### TASK ITEM
Write out, word for word, only the lines from the one with "<td>85</td>" to the end of the data below.
Segment Open
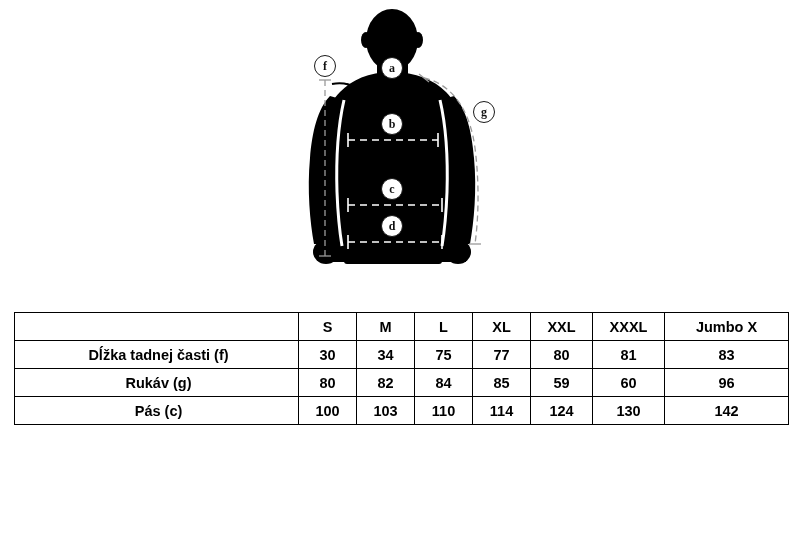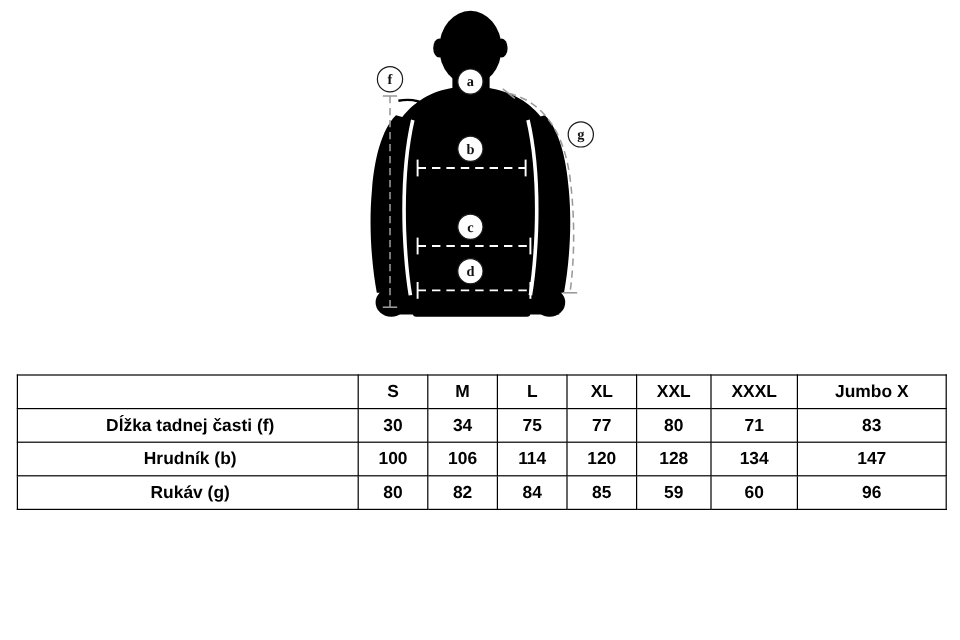--- a/index.html
+++ b/index.html
@@ -217,40 +217,40 @@
         </tr>
       </thead>
       <tbody>
         <tr>
           <td class="rowlabel">Dĺžka tadnej časti (f)</td>
           <td>30</td>
           <td>34</td>
           <td>75</td>
           <td>77</td>
           <td>80</td>
-          <td>71</td>
+          <td>81</td>
           <td>83</td>
-        </tr>
-        <tr>
-          <td class="rowlabel">Hrudník (b)</td>
-          <td>100</td>
-          <td>106</td>
-          <td>114</td>
-          <td>120</td>
-          <td>128</td>
-          <td>134</td>
-          <td>147</td>
         </tr>
         <tr>
           <td class="rowlabel">Rukáv (g)</td>
           <td>80</td>
           <td>82</td>
           <td>84</td>
           <td>85</td>
           <td>59</td>
           <td>60</td>
           <td>96</td>
         </tr>
+        <tr>
+          <td class="rowlabel">Pás (c)</td>
+          <td>100</td>
+          <td>103</td>
+          <td>110</td>
+          <td>114</td>
+          <td>124</td>
+          <td>130</td>
+          <td>142</td>
+        </tr>
       </tbody>
     </table>
   </div>
 
 </div>
 
 </body></html>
Segment Closed
### TASK ANSWER
           <td>85</td>
           <td>59</td>
           <td>60</td>
           <td>96</td>
         </tr>
+        <tr>
+          <td class="rowlabel">Pás (c)</td>
+          <td>100</td>
+          <td>103</td>
+          <td>110</td>
+          <td>114</td>
+          <td>124</td>
+          <td>130</td>
+          <td>142</td>
+        </tr>
       </tbody>
     </table>
   </div>
 
 </div>
 
 </body></html>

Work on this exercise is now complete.